January 5, 2005
There Is No Next
I've been getting a ton of e-mails lately basically asking some variation of "what are the Twins doing next?" The answer, of course, is nothing. As is the case each offseason, the biggest moves the Twins make are re-signing their own players and, in rare cases, trading away some of their own players. The team is just not a player in the free agent market, unless you know of some bizarro world free agent market where signing Juan Castro and Mike Redmond makes you a player.
The Twins re-signed Brad Radke, offered arbitration to every eligible player, gave a minor-league contract to Terry Mulholland, and let Corey Koskie leave via free agency. Those were not the moves that make up the first stage of the team's offseason plans, those were the offseason plans. What that means is that the roster is more or less set, with a few decisions yet to be made at the bottom of the depth chart.
Here's the 25-man roster I anticipate the team opening the season with if everyone stays (or gets) healthy between now and then:
C Joe Mauer C Mike Redmond
1B Justin Morneau 1B/C Matthew LeCroy
2B Luis Rivas IF Nick Punto
SS Juan Castro IF Augie Ojeda/Terry Tiffee
3B Michael Cuddyer OF Michael Restovich
LF Shannon Stewart
CF Torii Hunter
RF Jacque Jones
DH Lew Ford
SP Johan Santana CL Joe Nathan
SP Brad Radke SU Juan Rincon
SP Carlos Silva SU J.C. Romero
SP Kyle Lohse RH Jesse Crain
SP Joe Mays RH Grant Balfour
LH Terry Mulholland
The bench looks a little strange because the team's "fourth outfielder," Lew Ford, is penciled in at designated hitter, which leaves Michael Restovich as the only outfielder on the actual bench. If you move Matthew LeCroy into the starting lineup at DH (which could happen), then the bench has a backup catcher, two backup infielders, and two backup outfielders -- a typical alignment.
Jason Bartlett could force himself into the picture with a phenomenal spring training, but I doubt it. I would bet on him starting the year back at Triple-A and Castro starting the year at shortstop.
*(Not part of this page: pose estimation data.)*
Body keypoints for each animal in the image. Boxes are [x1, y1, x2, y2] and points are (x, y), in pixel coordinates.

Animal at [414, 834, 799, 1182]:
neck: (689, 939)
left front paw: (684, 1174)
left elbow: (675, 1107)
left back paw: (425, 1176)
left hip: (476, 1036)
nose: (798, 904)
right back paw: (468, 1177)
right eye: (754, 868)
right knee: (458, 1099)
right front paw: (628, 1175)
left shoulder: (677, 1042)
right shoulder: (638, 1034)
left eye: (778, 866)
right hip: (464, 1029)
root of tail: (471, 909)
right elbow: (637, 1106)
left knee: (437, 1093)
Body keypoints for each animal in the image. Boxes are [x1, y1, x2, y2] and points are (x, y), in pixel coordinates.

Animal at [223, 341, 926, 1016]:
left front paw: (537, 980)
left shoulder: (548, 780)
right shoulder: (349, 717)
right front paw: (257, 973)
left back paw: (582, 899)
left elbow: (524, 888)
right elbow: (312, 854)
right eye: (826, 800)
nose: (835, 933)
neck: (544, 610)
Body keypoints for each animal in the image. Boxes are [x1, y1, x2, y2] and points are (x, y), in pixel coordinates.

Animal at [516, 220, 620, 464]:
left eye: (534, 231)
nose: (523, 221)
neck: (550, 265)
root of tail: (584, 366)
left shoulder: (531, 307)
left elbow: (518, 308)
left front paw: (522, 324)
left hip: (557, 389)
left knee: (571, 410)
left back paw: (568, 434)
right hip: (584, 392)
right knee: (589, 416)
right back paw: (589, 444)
Similarly, Luis Rivas isn't quite a lock to start at second base, which would then set off a whole chain of events that involves Michael Cuddyer, Nick Punto, Augie Ojeda, and Terry Tiffee, but I would bet on him beginning the year there like he has every year since 2000 (especially now that the team is paying him $1.625 million for his meager contributions).
Aside from the off chance that the Twins decide to keep their Rule 5 pick, Ryan Rowland-Smith, Joe Mays is the only real question mark on the pitching staff. If he is ready to go, he'll get every opportunity to serve as the team's fifth starter. If he is injured or awful, Mulholland would be first in line to step in, followed by the team's top starting-pitcher prospect, J.D. Durbin.
So, as you can see, there are a few different ways things could go regarding the last men on the bench, rotation, or bullpen, but for the most part things are pretty well set. In looking over that roster, there is no doubt in my mind that it is a group capable of winning the American League Central again, but it seems obvious to me that the team has not improved itself in some very fundamental ways.
At some point the sort of thinking that brought Jacque Jones, Rivas, and Mulholland back but said goodbye to Koskie and is reluctant to give a chance to Bartlett is going to come back to bite the team in the ass. It will happen, I don't think there is even a question about it. The only question in my mind is when. Right now, on January 5th, considering the offseasons the White Sox and Indians have had, I don't think it'll be this year. On some level I suppose you can't fault the Twins for not making bold, outside-the-box moves when their rivals (I'm looking at you, Kenny Williams) have given them no indication that they need to.